Bryant Park is a public park of 9.6 acres (39,000 m2), located in Manhattan’s New York City borough. Privately owned, it is located in Midtown Manhattan between Fifth Avenue and Avenue of the Americas (Sixth Avenue) and 40th to 42nd Streets. The Main Branch of the New York Public Library (NYPL) occupies the eastern half of Bryant Park. The western portion, which includes a lawn, shaded walkways, and facilities such as a carousel, is entirely situated above an underground building that houses stacks of the library. The park hosts many activities during the winter, including a festive “Winter Village” with an ice rink, and shops.
The first site park was opened in 1847, and its proximity to the Croton Distributing Reservoir called Reservoir Square. Reservoir Square housed the New York Crystal Palace, which hosted the All Nations Industry Fair in 1853 and which was burned down in 1858. The square was renamed after William Cullen Bryant, journalist, in 1884. The reservoir was destroyed in 1900 and the Main Branch of the NYPL was built on the site, which opened in 1911. In 1933–1934, Bryant Park was rebuilt to a Lusby Simpson plan. It was rebuilt in 1988–1992 by design firms Hanna / Olin Ltd. and Hardy Holzman Pfeiffer Associates after a time of decline, during which the park was renovated and the stacks of the NYPL were installed underneath. The late 20th and early 21st centuries saw further improvements.

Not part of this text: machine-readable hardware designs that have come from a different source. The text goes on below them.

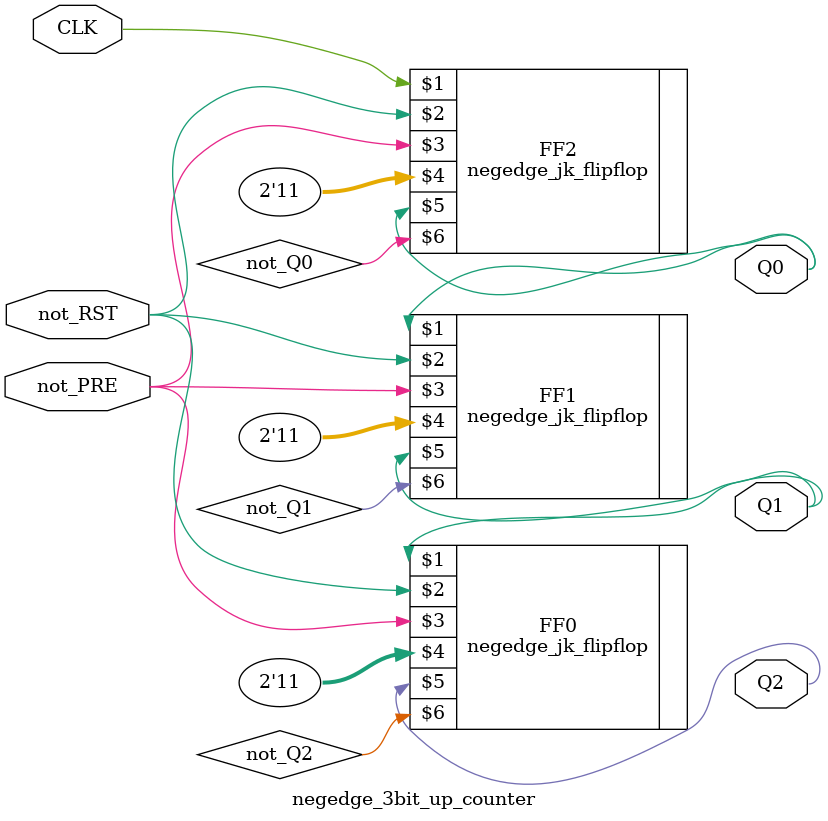
<source format=sv>

module negedge_3bit_up_counter(CLK, not_RST, not_PRE, Q0, Q1, Q2);
    input CLK, not_RST, not_PRE;
    output reg Q0, Q1, Q2;
    wire not_Q0, not_Q1, not_Q2;

  	negedge_jk_flipflop FF2(CLK, not_RST, not_PRE, 2'b11, Q0, not_Q0);
    negedge_jk_flipflop FF1(Q0, not_RST, not_PRE, 2'b11, Q1, not_Q1);
    negedge_jk_flipflop FF0(Q1, not_RST, not_PRE, 2'b11, Q2, not_Q2);
endmodule

</source>
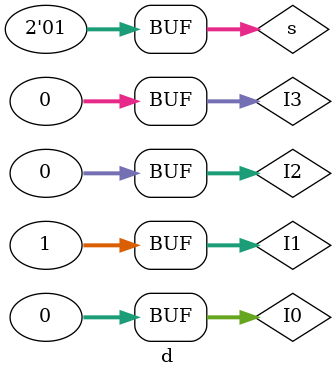
<source format=v>
`timescale 1ns / 1ps


module d;

	// Inputs
	reg [1:0] s;
	reg [31:0] I0;
	reg [31:0] I1;
	reg [31:0] I2;
	reg [31:0] I3;

	// Outputs
	wire [31:0] o;

	// Instantiate the Unit Under Test (UUT)
	MUX4_32 uut (
		.s(s), 
		.I0(I0), 
		.I1(I1), 
		.I2(I2), 
		.I3(I3), 
		.o(o)
	);

	initial begin
		// Initialize Inputs
		s = 0;
		I0 = 0;
		I1 = 1;
		I2 = 0;
		I3 = 0;
		// Wait 100 ns for global reset to finish
		#100;
		s=1;
		#100;
        
		// Add stimulus here

	end
      
endmodule


</source>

Though owned by the New York City Department of Parks and Recreation, Bryant Park is managed by the private, not-for-profit Bryant Park Corporation, which was established in 1980 and led the Bryant Park restoration. The park is cited as a blueprint for public-private partnerships to thrive. The park is both a listing for the National Register of Historic Places and a landmark recognized by New York City.
The park is managed by Bryant Park Corporation (BPC), also known formerly as the Bryant Park Restoration Corporation (BPRC). BPC also oversees the Bryant Park Management Corporation (BPMC), which was established to manage the Bryant Park district for business improvement.
Though Bryant Park is a public park, BPC does not accept public funds. It was originally funded by the Rockefeller Brothers Fund but is now receiving funding through tax taxes on adjacent properties within the district of business development, concessionaire fees, and revenue generated by public events. To acquire accurate data about park usage, BPC counts the number of patrons in Bryant Park twice per day, at 1 p.m. and 6 p.m.
After its reopening, the number of activities at the park increased dramatically, creating some consternation by citizens who believed the park would be owned by private interests and therefore would be unavailable to the public. Consequently, BPC is making most events free and open to the public. An exception was the New York Fashion Week shows that in the winter and late summer each year traditionally took over the park for two weeks.
BPC cofounder Dan Biederman has also expressed publicly his disappointment that the fashion shows are not under BPC oversight. “They pay us a million dollars. It’s a million dollars I would happily do without,” he told the Los Angeles Times. BPC was especially disappointed that the fashion shows overshadowed the park at two critical times: in late summer, when the weather is ideal for visitors to the park; and in early February, the park’s famous free-entry ice-skating rink had to be closed early.